La signification du G7 de cette année, en fait, réside dans son insignifiance. Si l'on considère le gâchis que ces mêmes individus font subir au monde, cela mérite d'être pris en considération.
Giorgia Meloni semble avoir réfléchi au “néant” de l'événement qu'elle a organisé au Borgo Egnazia, un hôtel de villégiature situé dans la ville de Savelletri di Fasano, “là où les collines de la vallée d'Itria plongent en douceur dans l'Adriatique”. Parmi les divertissements organisés par le Premier ministre italien, une escouade de deltaplanes est descendue sur le groupe, chacun traînant le drapeau d'un membre du G7. S'agit-il de gravité ou bien d'une manœuvre d'État du XXIe siècle à son plus haut niveau, surtout lorsqu'un génocide, soutenu par chacune de ces personnes, se déroule à exactement 1845 km de l'autre côté de la Méditerranée ?
L'image la plus marquante du sommet du G-7 de 2024 doit être cette vidéo virale du président Biden s'éloignant des autres avec, comme à son habitude, un comportement de somnambule.

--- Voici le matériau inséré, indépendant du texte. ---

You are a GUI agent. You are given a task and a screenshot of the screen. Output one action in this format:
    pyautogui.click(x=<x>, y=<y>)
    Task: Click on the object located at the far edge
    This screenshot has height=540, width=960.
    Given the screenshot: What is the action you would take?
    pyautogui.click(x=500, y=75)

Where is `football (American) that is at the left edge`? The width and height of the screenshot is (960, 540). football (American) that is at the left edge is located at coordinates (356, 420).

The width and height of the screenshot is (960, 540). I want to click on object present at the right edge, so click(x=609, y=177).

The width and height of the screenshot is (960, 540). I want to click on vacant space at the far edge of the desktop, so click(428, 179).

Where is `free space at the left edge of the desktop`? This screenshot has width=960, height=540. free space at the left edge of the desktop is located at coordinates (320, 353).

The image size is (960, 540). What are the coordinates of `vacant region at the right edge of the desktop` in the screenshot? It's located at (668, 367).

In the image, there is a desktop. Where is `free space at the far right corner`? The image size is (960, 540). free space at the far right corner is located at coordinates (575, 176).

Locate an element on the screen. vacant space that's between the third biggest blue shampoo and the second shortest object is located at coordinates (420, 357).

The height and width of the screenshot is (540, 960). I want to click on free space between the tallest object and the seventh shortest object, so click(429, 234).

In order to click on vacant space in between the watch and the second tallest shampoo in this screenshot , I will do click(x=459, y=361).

Mais non ! a protesté la machine démocrate et ses commis dans les médias. Cette vidéo a donc été abusivement coupée. Biden n'était pas en train de dériver vers le néant : il est allé parler à l'un des parapentistes qui remballait son harnais et son aile.
Cela change tout. Converser avec un parapentiste plutôt qu'avec le président français, le chancelier allemand ou le premier ministre britannique, c'est exactement ce que le “leader du monde libre” est censé faire lors d'un sommet du G7. C'était, bien sûr, plus intéressant que de parler à Justin Trudeau, je le concède à Biden.

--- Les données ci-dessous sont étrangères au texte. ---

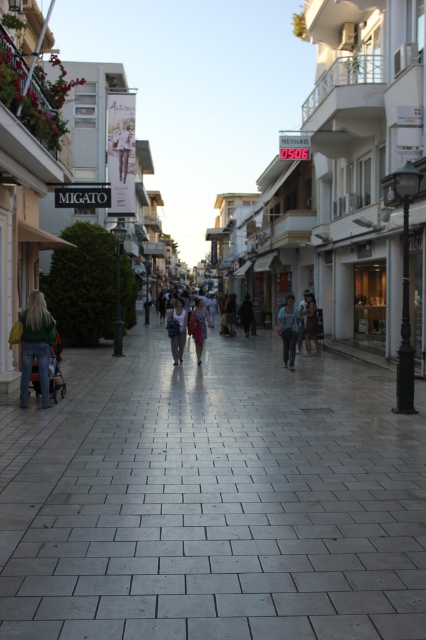
Can you confirm if dark blue jeans at center is wider than dark gray coat at center?

In fact, dark blue jeans at center might be narrower than dark gray coat at center.

Is dark blue jeans at center to the left of dark gray coat at center from the viewer's perspective?

No, dark blue jeans at center is not to the left of dark gray coat at center.

What do you see at coordinates (310, 323) in the screenshot? This screenshot has width=426, height=640. I see `dark blue jeans at center` at bounding box center [310, 323].

Where is `dark blue jeans at center`? The width and height of the screenshot is (426, 640). dark blue jeans at center is located at coordinates (310, 323).

Who is shorter, white glossy mall at center or dark gray coat at center?

Standing shorter between the two is dark gray coat at center.

Between point (275, 280) and point (241, 321), which one is positioned behind?

Point (275, 280)

Identify the location of white glossy mall at center. Image resolution: width=426 pixels, height=640 pixels. (348, 182).

You are a GUI agent. You are given a task and a screenshot of the screen. Output one action in this format:
    pyautogui.click(x=<x>, y=<y>)
    Task: Click on the white glossy mall at center
    The height and width of the screenshot is (640, 426).
    Given the screenshot: What is the action you would take?
    pyautogui.click(x=348, y=182)

Who is higher up, white glossy mall at center or dark blue jeans at center?

white glossy mall at center

Looking at this image, which of these two, white glossy mall at center or dark blue jeans at center, stands taller?

With more height is white glossy mall at center.

Is point (373, 144) farther from camera compared to point (314, 330)?

No, (373, 144) is in front of (314, 330).

Find the location of a particular element. white glossy mall at center is located at coordinates (348, 182).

L'une des particularités du G7 de cette année, soulignée ici et là dans la couverture médiatique, est le peu de considération dont jouissent les sept pays auprès de leurs électeurs. Axios y a consacré un titre sublime : “Les perdants du monde se réunissent au sommet du G7”. Meloni était la star enviable, avec un taux de popularité de 40 %, mais aussi l'intruse avec ses tendances populistes au sein d'un groupe d'autoritaires néolibéraux. Biden était en seconde position, avec 37 %, ce qui le place cependant derrière Donald Trump dans les sondages américains.
Les autres font partie des handicapés de la route : Trudeau est arrivé à Savelletri avec un taux de popularité de 30 %, Olaf Scholz avec 25 %, et enfin le groupe de ceux qui s'accrochent par les ongles : Rishi Sunak (25 %, sur le point d'être démis de ses fonctions), Emmanuel Macron (21 %, qui devrait perdre les élections anticipées), et Fumio Kishida (13 %).

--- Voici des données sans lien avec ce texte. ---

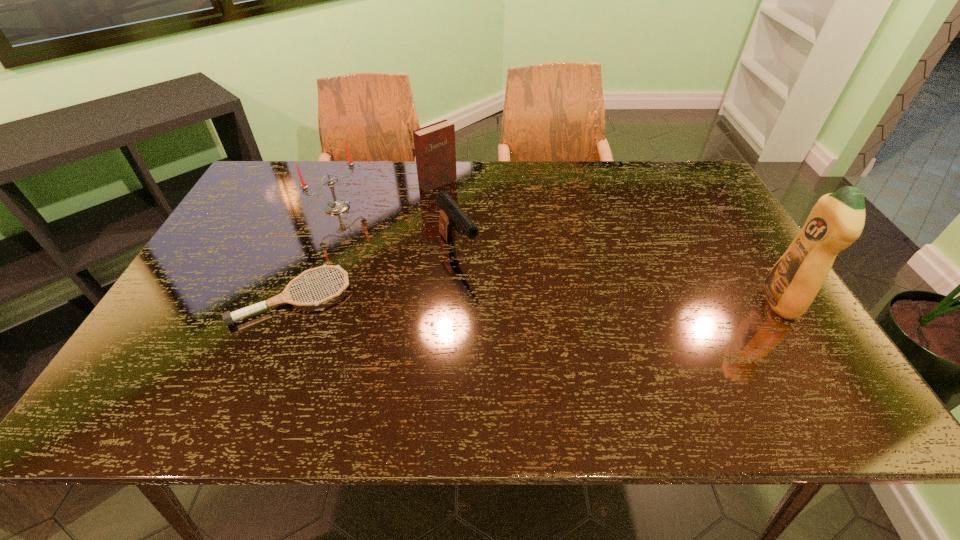
Find the location of `vacant region located 0.200m at the barrel of the second shortest object`. vacant region located 0.200m at the barrel of the second shortest object is located at coordinates (508, 323).

You are a GUI agent. You are given a task and a screenshot of the screen. Output one action in this format:
    pyautogui.click(x=<x>, y=<y>)
    Task: Click on the vacant space located 0.340m at the barrel of the second shortest object
    The image size is (960, 540).
    Given the screenshot: What is the action you would take?
    tap(542, 368)

The height and width of the screenshot is (540, 960). What are the coordinates of `free space located at the barrel of the second shortest object` in the screenshot? It's located at (496, 309).

Where is `vacant area located on the front-facing side of the candle`? The width and height of the screenshot is (960, 540). vacant area located on the front-facing side of the candle is located at coordinates (371, 228).

Where is `free space located on the front-facing side of the candle`? free space located on the front-facing side of the candle is located at coordinates (423, 260).

The height and width of the screenshot is (540, 960). I want to click on vacant space situated 0.250m on the front-facing side of the candle, so click(x=410, y=252).

This screenshot has width=960, height=540. Identify the location of vacant space located 0.120m on the front cover of the diary. click(x=472, y=208).

You are a GUI agent. You are given a task and a screenshot of the screen. Output one action in this format:
    pyautogui.click(x=<x>, y=<y>)
    Task: Click on the vacant space situated 0.350m on the front cover of the diary
    
    Given the screenshot: What is the action you would take?
    pyautogui.click(x=523, y=247)

Where is `vacant region located 0.160m on the front cover of the diary`? This screenshot has width=960, height=540. vacant region located 0.160m on the front cover of the diary is located at coordinates (480, 214).

The width and height of the screenshot is (960, 540). I want to click on candle that is at the far edge, so click(336, 206).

Ces individus sont, de par les fonctions qu'ils occupent, les leaders de “l'Occident”. Si nombre d'entre nous s'inquiètent depuis un certain temps du fait que personne n'a l'air de conduire le bus, nous pouvons peut-être nous consoler en pensant qu'il n'y a pas grand monde dedans.
Ce qui reste de l'Occident peut-il tenir dans une station balnéaire italienne ? Je pose cette question très sérieusement. Les Chinois, toujours courtois mais impitoyablement francs, sont allés droit au but dans leur commentaire officiel sur le sommet. “Le G7 ne représente pas le monde”, a déclaré Lin Jian, porte-parole du ministère des Affaires étrangères, après la publication du communiqué du groupe. Lin Jian faisait référence au poids du G7 dans le produit intérieur brut mondial : il se situe aujourd'hui à environ 10 % et diminue au fur et à mesure que celui des pays non occidentaux augmente. Mais, selon moi, la situation du monde atlantique est tout aussi significative du déclin de ceux qui prétendent diriger l'Occident avect l'appui de leur population.
Le New York Times a présenté un point de vue amusant sur l'évènement : la fragilité politique générale, associée à une forte demande de la part de l'opinion publique, est un facteur déterminant du succès de l'Union européenne. La fragilité politique collective, ainsi que la forte inquiétude liée à l'échec des principaux investissements de l'Occident - la guerre par procuration en Ukraine, la barbarie israélienne à Gaza, la tentative d'isoler la Russie - se sont combinées pour faire du sommet de cette année “un événement inattendu”, comme l'a écrit Steve Erlanger depuis Savelletri, “un nouvel exemple du leadership incontesté de l'Occident par les Américains”. Laissons cela au Times, toujours prêt à trouver des roses dans le désert si cela permet à l'imperium d'apparaître comme étant utile et salutaire.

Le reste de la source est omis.